It is easy to get addicted to Ritalin (Methylphenidate) even when the drug is used as recommended by a doctor. Ritalin is a prescription stimulant used to treat Attention Deficit Hyperactivity Disorder (ADHD). When used for ADHD, it stimulates the brain to increase focus and alertness.
The Risk of Ritalin Addiction
The risk of Ritalin addition is higher in people who misuse or abuse the medication. Ritalin is a commonly misused by college students to improve academic performance or those wanting to increase job performance or work overtime. The drug is known to give a rush of energy that can keep users awake and functional for hours.
Ritalin also stimulates release of the hormone, dopamine, creating a feeling of euphoria. This “feel good” sensation causes people to want the drug frequently and in higher doses. They can eventually end up becoming “hooked” on Ritalin.
Causes of Addiction
Ritalin is not as addictive as some other prescription drugs such as opioids. However, misuse, overuse, or abuse can cause a person to develop a high tolerance level. Increased tolerance can lead to addiction.
Misuse or Overuse: Using more Ritalin doses than prescribed is an easy way to get addicted especially if higher doses are taken frequently. Overuse also stems from taking Ritalin after the prescription period ends.
Abuse: Use of Ritalin by someone it was not prescribed to and using it for fun and euphoria are considered drug misuse.

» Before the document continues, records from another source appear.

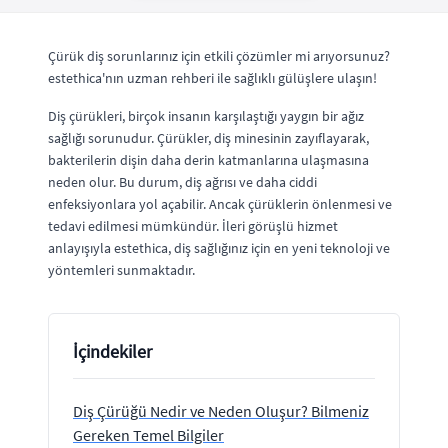
Çürük diş sorunlarınız için etkili çözümler mi arıyorsunuz?
estethica'nın uzman rehberi ile sağlıklı gülüşlere ulaşın!
Diş çürükleri, birçok insanın karşılaştığı yaygın bir ağız
sağlığı sorunudur. Çürükler, diş minesinin zayıflayarak,
bakterilerin dişin daha derin katmanlarına ulaşmasına
neden olur. Bu durum, diş ağrısı ve daha ciddi
enfeksiyonlara yol açabilir. Ancak çürüklerin önlenmesi ve
tedavi edilmesi mümkündür. İleri görüşlü hizmet
anlayışıyla estethica, diş sağlığınız için en yeni teknoloji ve
yöntemleri sunmaktadır.
İçindekiler
Diş Çürüğü Nedir ve Neden Oluşur? Bilmeniz
Gereken Temel Bilgiler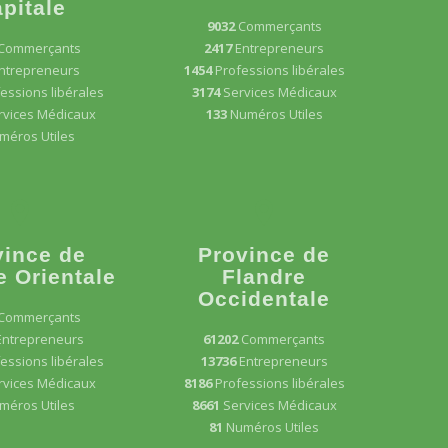
pitale
9032
Commerçants
Commerçants
2417
Entrepreneurs
ntrepreneurs
1454
Professions libérales
essions libérales
3174
Services Médicaux
rvices Médicaux
133
Numéros Utiles
méros Utiles
vince de
Province de
e Orientale
Flandre
Occidentale
Commerçants
Entrepreneurs
61202
Commerçants
essions libérales
13736
Entrepreneurs
rvices Médicaux
8186
Professions libérales
méros Utiles
8661
Services Médicaux
81
Numéros Utiles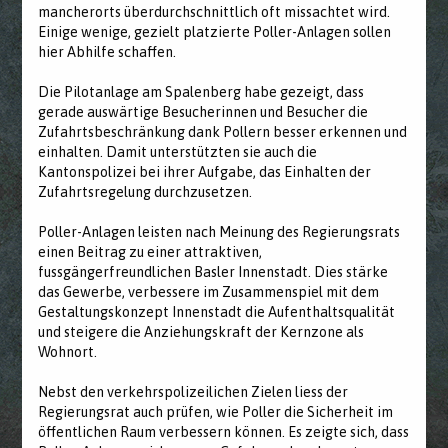
mancherorts überdurchschnittlich oft missachtet wird.
Einige wenige, gezielt platzierte Poller-Anlagen sollen
hier Abhilfe schaffen.
Die Pilotanlage am Spalenberg habe gezeigt, dass
gerade auswärtige Besucherinnen und Besucher die
Zufahrtsbeschränkung dank Pollern besser erkennen und
einhalten. Damit unterstützten sie auch die
Kantonspolizei bei ihrer Aufgabe, das Einhalten der
Zufahrtsregelung durchzusetzen.
Poller-Anlagen leisten nach Meinung des Regierungsrats
einen Beitrag zu einer attraktiven,
fussgängerfreundlichen Basler Innenstadt. Dies stärke
das Gewerbe, verbessere im Zusammenspiel mit dem
Gestaltungskonzept Innenstadt die Aufenthaltsqualität
und steigere die Anziehungskraft der Kernzone als
Wohnort.
Nebst den verkehrspolizeilichen Zielen liess der
Regierungsrat auch prüfen, wie Poller die Sicherheit im
öffentlichen Raum verbessern können. Es zeigte sich, dass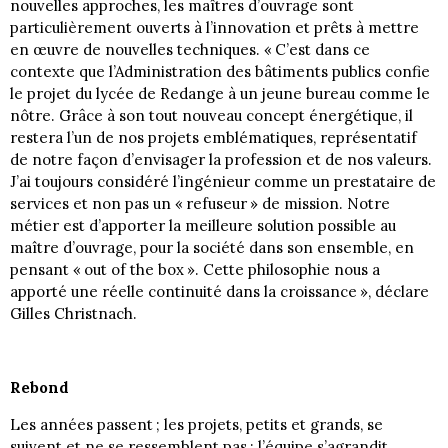
nouvelles approches, les maîtres d’ouvrage sont
particulièrement ouverts à l’innovation et prêts à mettre
en œuvre de nouvelles techniques. « C’est dans ce
contexte que l’Administration des bâtiments publics confie
le projet du lycée de Redange à un jeune bureau comme le
nôtre. Grâce à son tout nouveau concept énergétique, il
restera l’un de nos projets emblématiques, représentatif
de notre façon d’envisager la profession et de nos valeurs.
J’ai toujours considéré l’ingénieur comme un prestataire de
services et non pas un « refuseur » de mission. Notre
métier est d’apporter la meilleure solution possible au
maître d’ouvrage, pour la société dans son ensemble, en
pensant « out of the box ». Cette philosophie nous a
apporté une réelle continuité dans la croissance », déclare
Gilles Christnach.
Rebond
Les années passent ; les projets, petits et grands, se
suivent et ne se ressemblent pas ; l’équipe s’agrandit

Those misusing the drug are likely to get it off the streets or illegally. Street names for Ritalin are Vitamin R, Kibbles and Bits, R-Ball, and Skippy
Symptoms of Ritalin Addiction
If you’ve been using Ritalin for any reason and suspect you developed an addiction, here is a symptom checker to help you find out:
• Strong cravings
• Taking higher doses than recommended
• Finding excuses to take Ritalin
• Crushing the tablet to snort or inject
• Lying, stealing, or making false prescription to get the drug
• Agitation, irritability, fatigued or depression
• Dilated pupil
• Weight loss
• Poor sleep patterns
• Continuing to use the drug despite knowing its harmful effects
In addition to the signs and effects of addiction, Ritalin abuse is also known to cause cardiovascular problems such as heart attack and stroke.
Knowing the symptoms of addiction to Ritalin has helped many people seek inpatient or outpatient treatment at a rehab center. Your doctor or mental health professional can give you a referral to seek treatment. You can also call SAMHSA’s National Helpline, 1-800-662-HELP (4357), for treatment referral services.